2002 Denver Annual Meeting (October 27-30, 2002)

Paper No. 1
Presentation Time: 8:00 AM

ICHNOPEDOLOGIC SIGNATURES OF PALEOCLIMATE: LINKING ICHNOFOSSILS, PALEOSOLS, AND PALEOLANDSCAPES TO INTERPRET THE SEASONALITY AND AMOUNT OF PRECIPITATION AND OTHER PALEOCLIMATIC INDICATORS


HASIOTIS, Stephen T., Department of Geology, Univ of Kansas, 1475 Jayhawk Blvd, 120 Lindley Hall, Lawrence, KS 66045-7613, hasiotis@ku.edu

A well-defined relationship exists between climate, hydrology, soils, and biodiversity, expressed as net primary productivity (NPP).
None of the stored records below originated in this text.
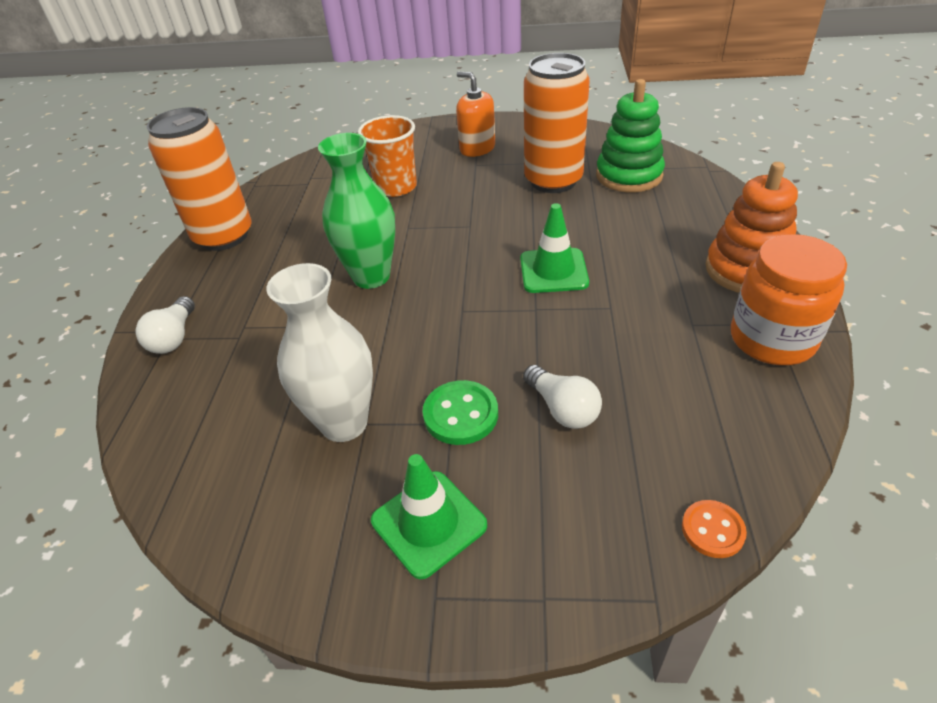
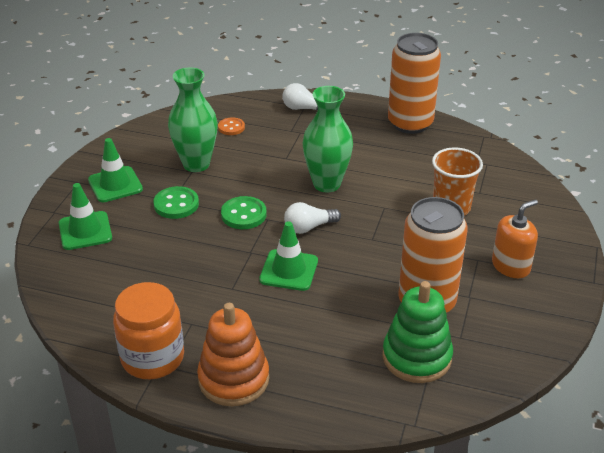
camera: 100 degrees right, 5 degrees down
white vase [266,263,373,442] -> green vase [168,68,218,172]
white light bulb [523,365,602,429] -> white light bulb moved to [284,202,341,234]
orange button [682,500,747,558] -> orange button moved to [218,117,245,135]
none -> green traffic cone [59,183,112,250]
none -> green button [221,196,267,229]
The major control on NPP and biotic distribution in modern settings is climate. Biota is distributed laterally and vertically in alluvial, lacustrine, and eolian environments as conterminous biotopes. Major factors controlling biotic distribution are temperature, precipitation, evapotranspiration, solar radiation, soil moisture and water-table level, and trophic resources. Similar factors impact soil formation: time, topography, climate, parent material, and biologic activity. Biota are related to the substratum via feeding, dwelling, locomotion, reproductive, and searching behaviors manifested as tracks, trails, burrows, nests, and roots. These behaviors, preserved as trace fossils, have various impacts on the formation and destruction of soil features. The distribution of soil biota, soils, and NPP can also be linked by the soil-water budget, which indicates the distribution of climate factors. Preliminary work suggests that ichnofossil tiering in paleosols or ichnopedologic units shows distinct paleoclimate patterns, particularly when calibrated to modern climate zones. Ichnofossils in dry climates occur as rare, intensely bioturbated bedding-plane exposures with very little vertical tiering. This pattern represents bursts of activity due to episodic precipitation. As precipitation and moisture in a system increase, so do ichnofossil abundance, diversity, and tiering. Ichnopedologic units in wet-dry climates are characterized by shallow to intermediate tiering with an increase in tiering diversity and depth. These characters increase with greater moisture in the wetter climate range. Wet climates are characterized by all tiers and range from deep to shallow depending on the amount of water in the system. As the amount of perennial water increases, the more compressed become the tiers. Ever-wet climates have very shallow tiering where all tiers are compressed to the paleosurface.